The cost we have to pay is the time needed for the actual cloning and the
extra memory we use.
Normally one would imagine the translet (or the wrapper class that invokes the translet) calls the DOM cache with just an URL and receives a reference to an instanciated DOM. The cache will either have built this DOM on-demand or just passed back a reference to an existing tree. In this case the DOM would need an extra call that a translet would use to clone a DOM, passing the existing DOM reference to the cache and recieving a new reference to the cloned DOM. The translet can then do whatever it wants with this DOM (the cache need not even keep a reference to this tree).
We are lucky enough to be able to combine the first two approaches. All iterators that directly access the DOM (axis iterators) are instanciated by calls to the DOM interface layer (the DOM class). The actual iterators are created in the DOM implementation layer (the DOMImpl class). So, we can pass references to the preserve/strip whitespace tables to the DOM, and the DOM will make sure that all axis iterators return node sets with respect to these tables.
Filtering whitespace nodes
For each axis iterator and for DOM.makeStringValue()
and
DOM.stringValueAux()
we must apply a filter for eliminating all
unwanted whitespace nodes. To achive this we must build a very efficient
predicate for determining if the current node should be stripped or not. This
predicate is built by Whitespace.compilePredicate()
. This method is
static and builds a predicate for a vector of WhitespaceRule objects. (The
WhitespaceRule class is defined within the Whitespace class.) Each
WhitespaceRule object contains information for a single element listed
in an <xsl:strip/preserve-space>
element, and is broken down
into the following information:
- the namespace (can be the default namespace)
- the element name or "
*
" - the type of rule; NS:EL, NS:
*
or*
- the priority of the rule (based on import precedence and type)

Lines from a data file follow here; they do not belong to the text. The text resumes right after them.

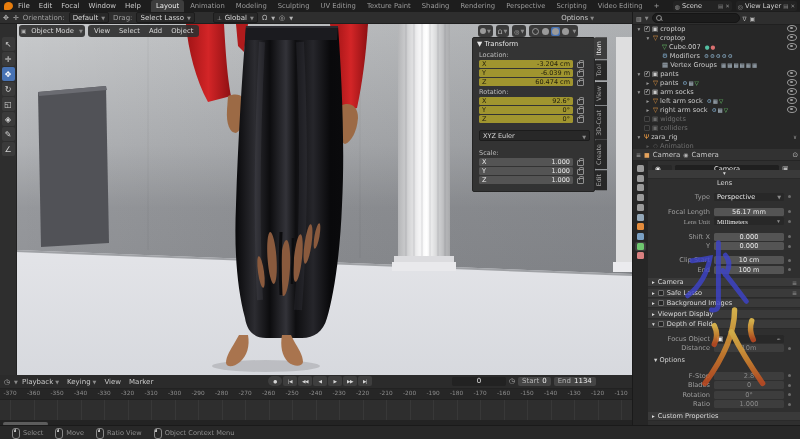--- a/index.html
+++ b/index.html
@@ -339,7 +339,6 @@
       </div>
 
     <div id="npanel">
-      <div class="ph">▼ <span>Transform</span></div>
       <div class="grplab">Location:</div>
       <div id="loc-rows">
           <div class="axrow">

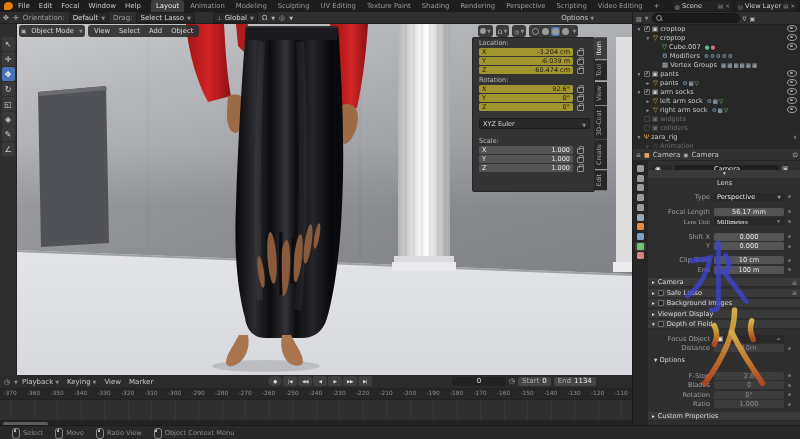--- a/index.html
+++ b/index.html
@@ -50,7 +50,7 @@
   .axfield .axval{margin-left:auto;}
   .lock{position:relative;width:5px;height:4px;border:1px solid #8f8f8f;border-radius:1px;margin-left:4px;margin-top:2px;}
   .lock::before{content:"";position:absolute;top:-3px;left:1px;width:2.5px;height:3px;border:1px solid #8f8f8f;border-bottom:none;border-radius:2px 2px 0 0;}
-  #euler{margin:7px 6px;width:103px;align-items:flex-end;}
+  #euler{margin:18px 6px;width:103px;align-items:flex-end;}
   #nprops{border-top:1px solid #262626;margin-top:3px;color:#cfcfcf;padding:2px 4px;}
   #ntabs{position:absolute;left:594px;top:13px;width:13px;display:flex;flex-direction:column;gap:1px;}
   .ntab{writing-mode:vertical-rl;transform:rotate(180deg);background:#272727;color:#9f9f9f;font-size:6.3px;padding:4px 1px;border-radius:0 2px 2px 0;text-align:center;}

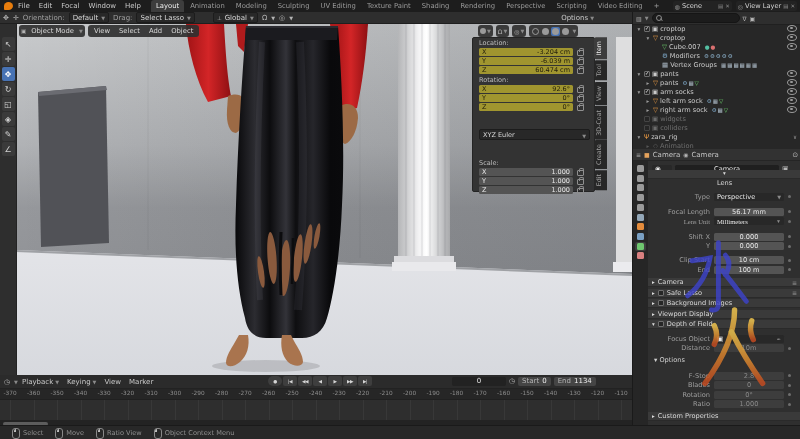--- a/index.html
+++ b/index.html
@@ -609,7 +609,7 @@
           </span>
           <span class="ic" style="margin-left: 3px;">▣</span>
         </div>
-        <div class="phdr" style="top: 9px; flex-direction: column;">
+        <div class="phdr" style="top: 9px;">
           <span style="font-size: 5.5px;">▾</span>
           <span>Lens</span>
         </div>

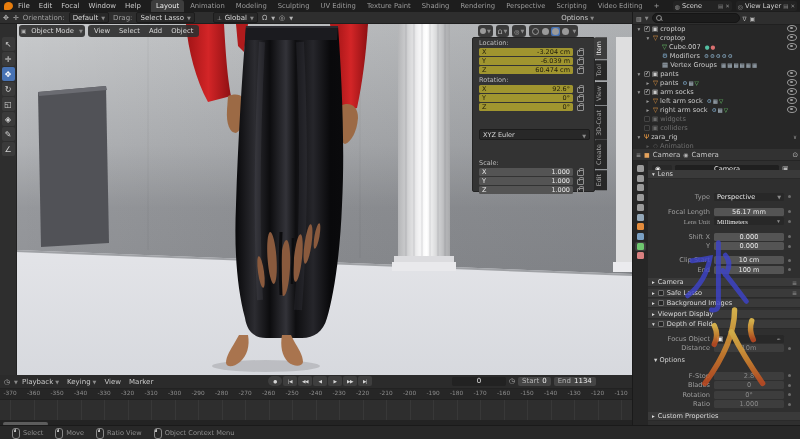--- a/index.html
+++ b/index.html
@@ -846,7 +846,7 @@
         </span>
         <span class="sitem">
           <span class="mouse"></span>
-          <span>Ratio View</span>
+          <span>Rotate Lens</span>
         </span>
         <span class="sitem">
           <span class="mouse"></span>

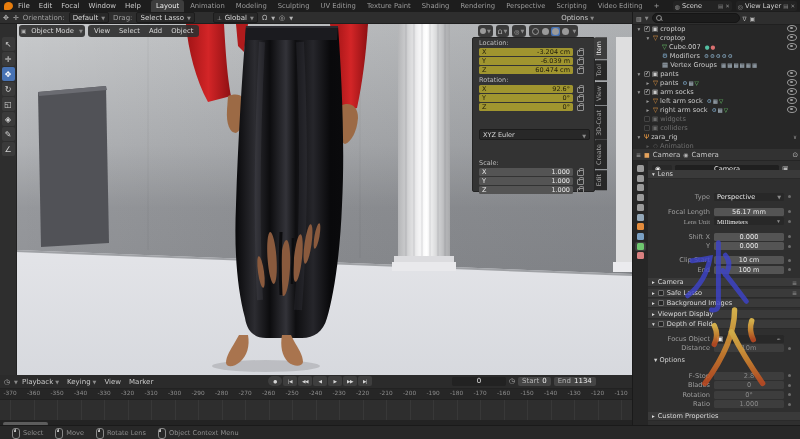--- a/index.html
+++ b/index.html
@@ -853,6 +853,7 @@
           <span>Object Context Menu</span>
         </span>
       </span>
+    <span id="status-right">zara | Camera | Verts: 138,791 | Faces: 136,758 | Tris: 274,192 | Objects: 1/57 | Mem: 2.69 GiB | v2.82.7</span>
   </div>
 
   <svg class="wm" style="left:682px;top:228px;width:70px;height:102px" viewBox="0 0 100 112">

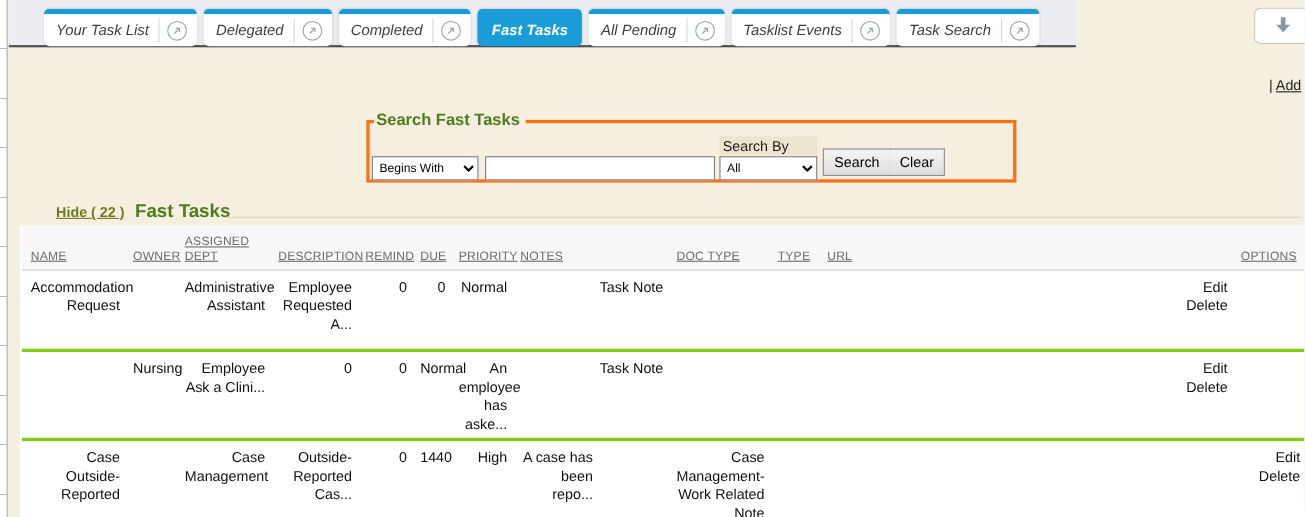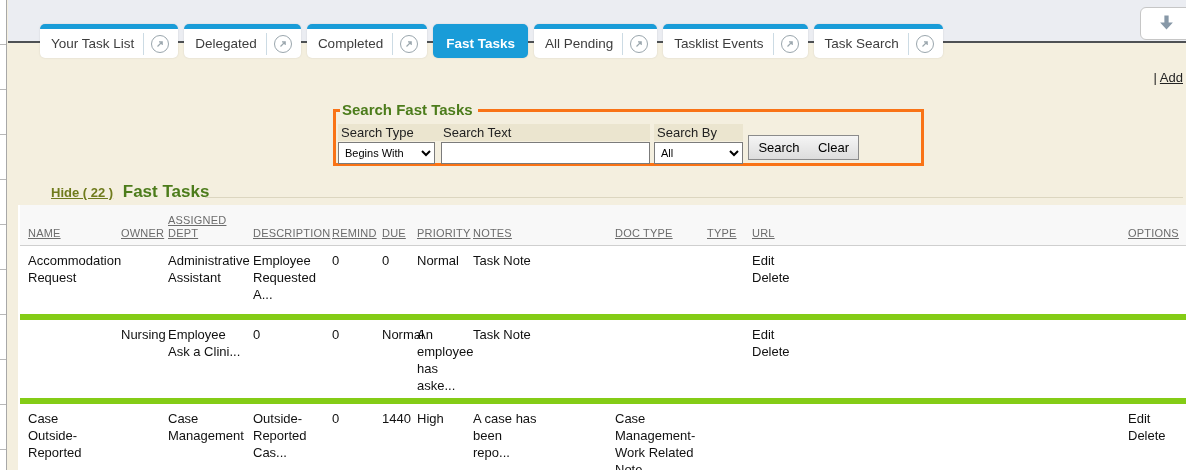--- a/index.html
+++ b/index.html
@@ -18,9 +18,9 @@
 
   
   .tabbar {
-    position:absolute; left:8px; top:0; width:1178px; height:43px;
+    position:absolute; left:8px; top:0; width:970px; height:43px;
     background:#ebedf2; border-bottom:2px solid #4e5154;
-    display:flex; align-items:flex-start; padding:24px 0 0 32px; gap:6px;
+    display:flex; align-items:flex-start; padding:8px 0 0 32px; gap:6px;font-style:italic;
   }
   .tab {
     height:34px; background:#ffffff; border-radius:5px;

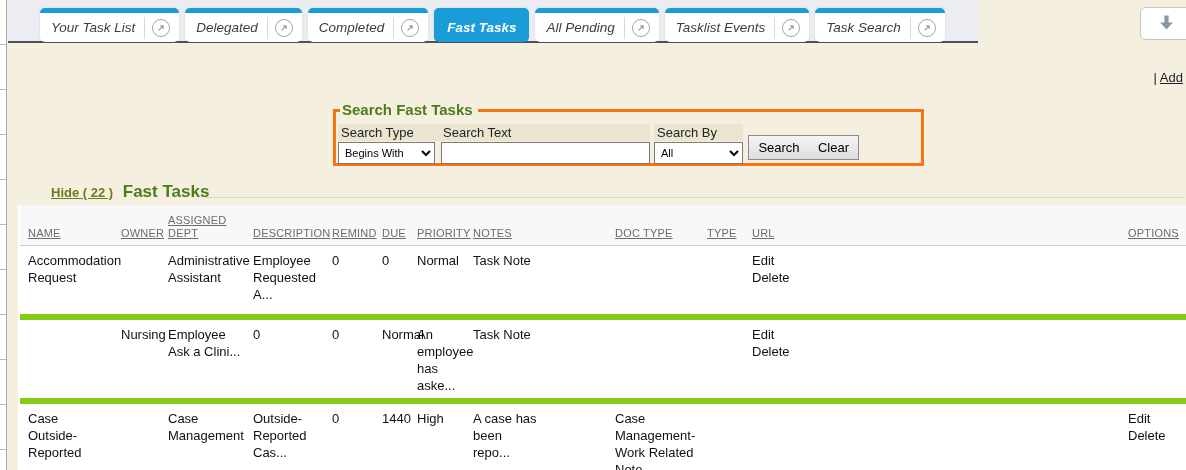--- a/index.html
+++ b/index.html
@@ -184,10 +184,6 @@
 
 <div class="search-panel">
   <div class="search-legend">Search Fast Tasks</div>
-  <div class="lblstrip strip-a">
-    <span class="lbl-stype">Search Type</span>
-    <span class="lbl-stext">Search Text</span>
-  </div>
   <div class="lblstrip strip-b">
     <span class="lbl-sby">Search By</span>
   </div>

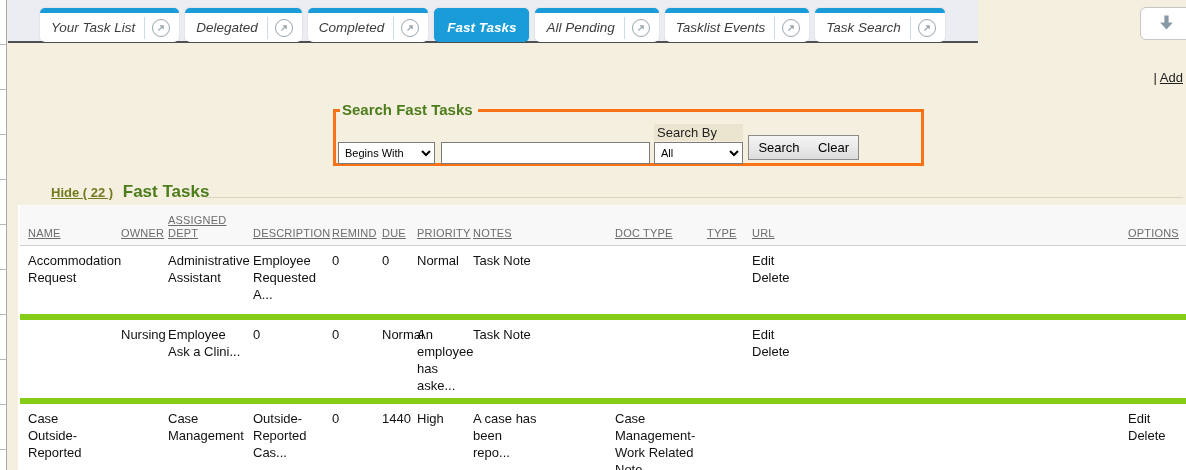--- a/index.html
+++ b/index.html
@@ -101,7 +101,7 @@
     font-size:11px; color:#6c6c6c; text-decoration:underline; letter-spacing:0.2px;
     padding:0 2px 5px 8px; cursor:pointer; line-height:13px;
   }
-  .tbody-row { min-height:74px; border-bottom:6px solid #84cc16; }
+  .tbody-row { min-height:74px; border-bottom:3px solid #84cc16;text-align:right; }
   .td { padding:6px 4px 4px 8px; font-size:13px; line-height:17px; color:#111; }
   .td .narrow { max-width:66px; }
   .opt { cursor:pointer; }

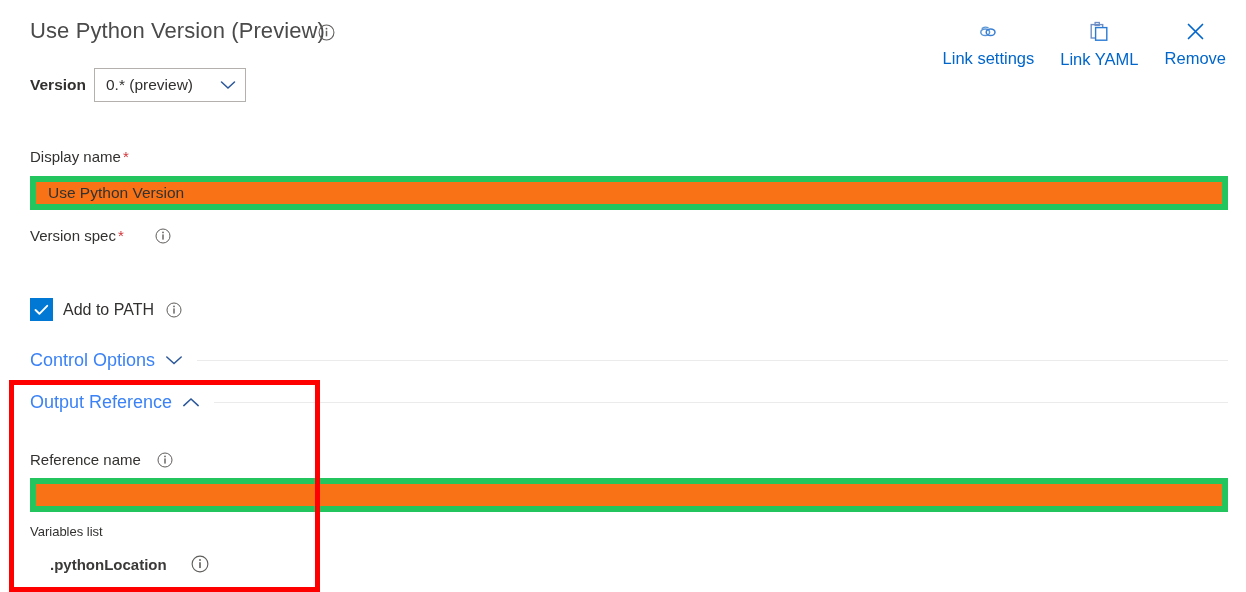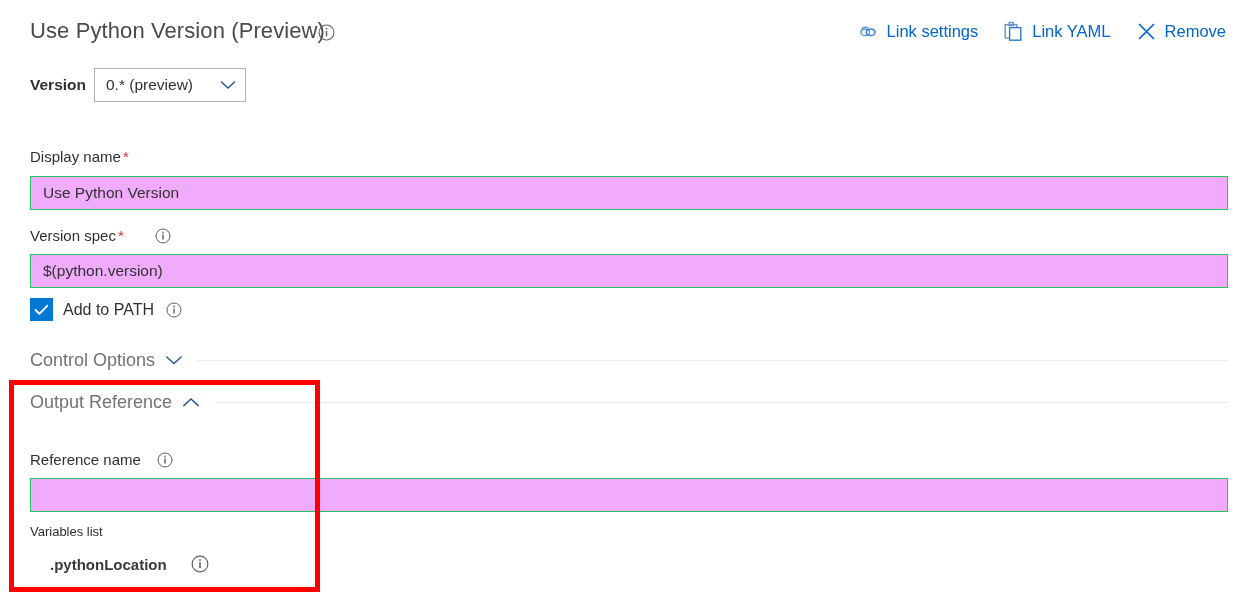--- a/index.html
+++ b/index.html
@@ -63,6 +63,7 @@
     cursor: pointer;
     white-space: nowrap;
     line-height: 1;
+    flex-direction: column;
   }
   .action-link .alabel { color: #0066cc; }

- the action; either strip or preserver
The Vector of WhitespaceRules is arranged in order of priority and redundant rules are removed. A predicate method is then compiled into the translet as:
public boolean stripSpace(int node);
Unfortunately this method cannot be declared static.
When the Stylesheet objectcompiles the topLevel()
method of the
translet it checks for the existance of the stripSpace()
method. If
this method exists the topLevel()
will be compiled to pass the
translet to the DOM as a StripWhitespaceFilter (the translet implements this
interface when the stripSpace()
method is compiled).
All axis iterators and the DOM.makeStringValue()
and
DOM.stringValueAux()
methods check for the existance of this filter
(it is kept in a global variable in the DOM implementation class) and takes
the appropriate actions. The methods in the DOM for returning axis iterators
will place a StrippingIterator on top of the axis iterator if the filter is
present, and the two methods just mentioned will return empty strings for
whitespace nodes that should be stripped.